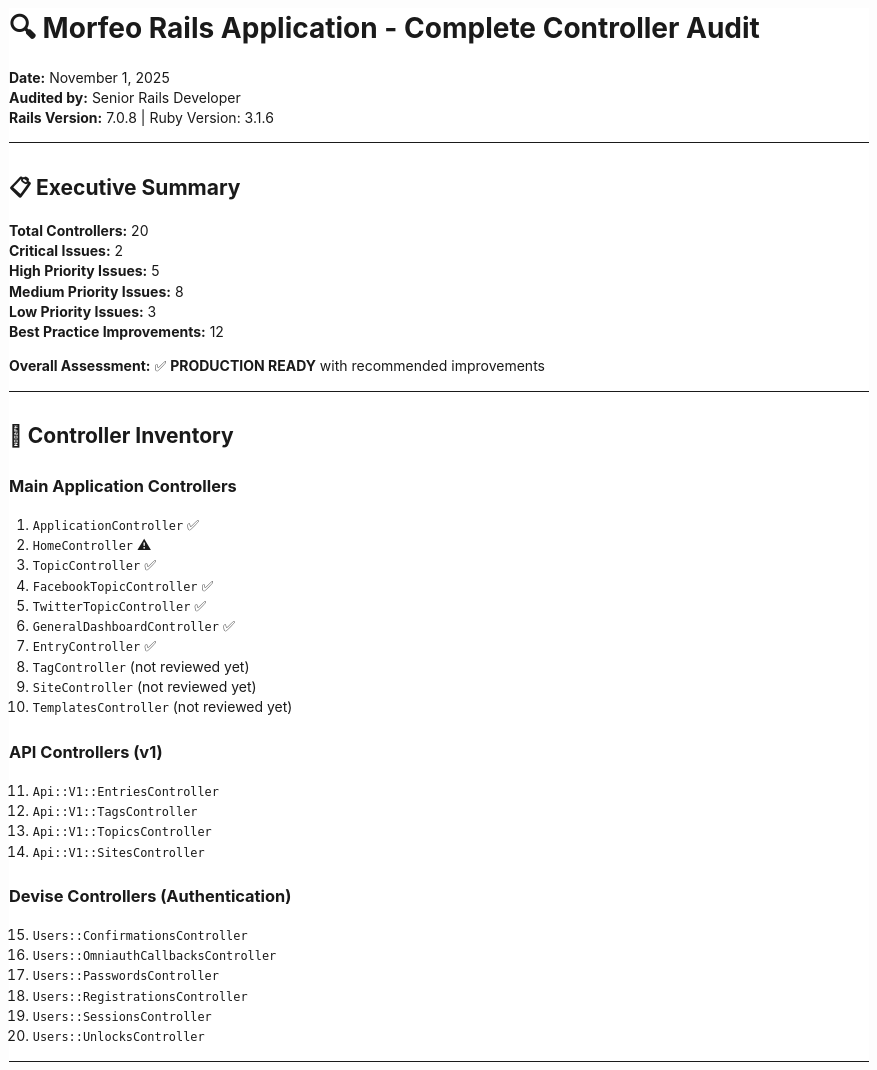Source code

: # 🔍 Morfeo Rails Application - Complete Controller Audit
**Date:** November 1, 2025  
**Audited by:** Senior Rails Developer  
**Rails Version:** 7.0.8 | Ruby Version: 3.1.6

---

## 📋 Executive Summary

**Total Controllers:** 20  
**Critical Issues:** 2  
**High Priority Issues:** 5  
**Medium Priority Issues:** 8  
**Low Priority Issues:** 3  
**Best Practice Improvements:** 12

**Overall Assessment:** ✅ **PRODUCTION READY** with recommended improvements

---

## 🎯 Controller Inventory

###  Main Application Controllers
1. `ApplicationController` ✅
2. `HomeController` ⚠️
3. `TopicController` ✅
4. `FacebookTopicController` ✅
5. `TwitterTopicController` ✅
6. `GeneralDashboardController` ✅
7. `EntryController` ✅
8. `TagController` (not reviewed yet)
9. `SiteController` (not reviewed yet)
10. `TemplatesController` (not reviewed yet)

### API Controllers (v1)
11. `Api::V1::EntriesController`
12. `Api::V1::TagsController`
13. `Api::V1::TopicsController`
14. `Api::V1::SitesController`

### Devise Controllers (Authentication)
15. `Users::ConfirmationsController`
16. `Users::OmniauthCallbacksController`
17. `Users::PasswordsController`
18. `Users::RegistrationsController`
19. `Users::SessionsController`
20. `Users::UnlocksController`

---
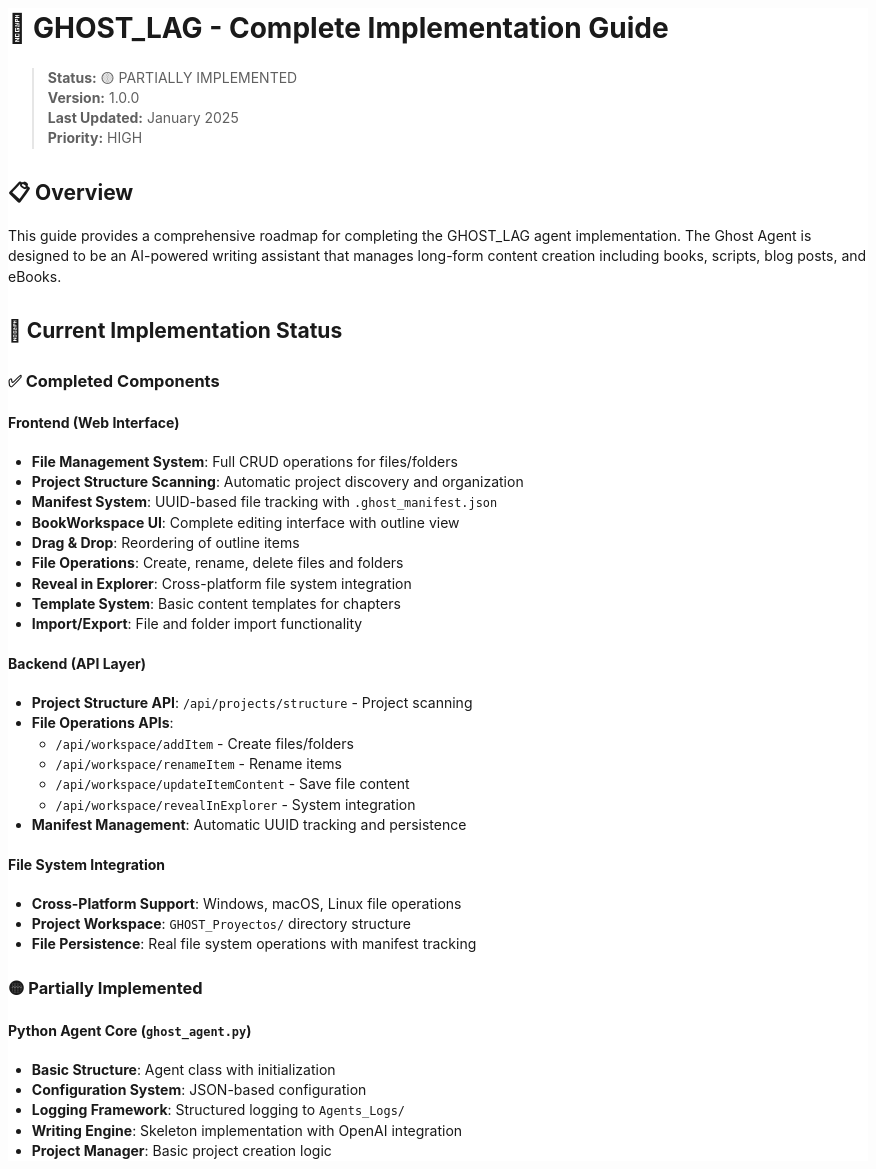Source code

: # 👻 GHOST_LAG - Complete Implementation Guide

> **Status:** 🟡 PARTIALLY IMPLEMENTED  
> **Version:** 1.0.0  
> **Last Updated:** January 2025  
> **Priority:** HIGH

## 📋 Overview

This guide provides a comprehensive roadmap for completing the GHOST_LAG agent implementation. The Ghost Agent is designed to be an AI-powered writing assistant that manages long-form content creation including books, scripts, blog posts, and eBooks.

## 🎯 Current Implementation Status

### ✅ **Completed Components**

#### Frontend (Web Interface)
- **File Management System**: Full CRUD operations for files/folders
- **Project Structure Scanning**: Automatic project discovery and organization
- **Manifest System**: UUID-based file tracking with `.ghost_manifest.json`
- **BookWorkspace UI**: Complete editing interface with outline view
- **Drag & Drop**: Reordering of outline items
- **File Operations**: Create, rename, delete files and folders
- **Reveal in Explorer**: Cross-platform file system integration
- **Template System**: Basic content templates for chapters
- **Import/Export**: File and folder import functionality

#### Backend (API Layer)
- **Project Structure API**: `/api/projects/structure` - Project scanning
- **File Operations APIs**: 
  - `/api/workspace/addItem` - Create files/folders
  - `/api/workspace/renameItem` - Rename items
  - `/api/workspace/updateItemContent` - Save file content
  - `/api/workspace/revealInExplorer` - System integration
- **Manifest Management**: Automatic UUID tracking and persistence

#### File System Integration
- **Cross-Platform Support**: Windows, macOS, Linux file operations
- **Project Workspace**: `GHOST_Proyectos/` directory structure
- **File Persistence**: Real file system operations with manifest tracking

### 🟡 **Partially Implemented**

#### Python Agent Core (`ghost_agent.py`)
- **Basic Structure**: Agent class with initialization
- **Configuration System**: JSON-based configuration
- **Logging Framework**: Structured logging to `Agents_Logs/`
- **Writing Engine**: Skeleton implementation with OpenAI integration
- **Project Manager**: Basic project creation logic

* Exercise objective: Each line that holds the word "reviewed" should be extracted from the records.

* Written response:
8. `TagController` (not reviewed yet)
9. `SiteController` (not reviewed yet)
10. `TemplatesController` (not reviewed yet)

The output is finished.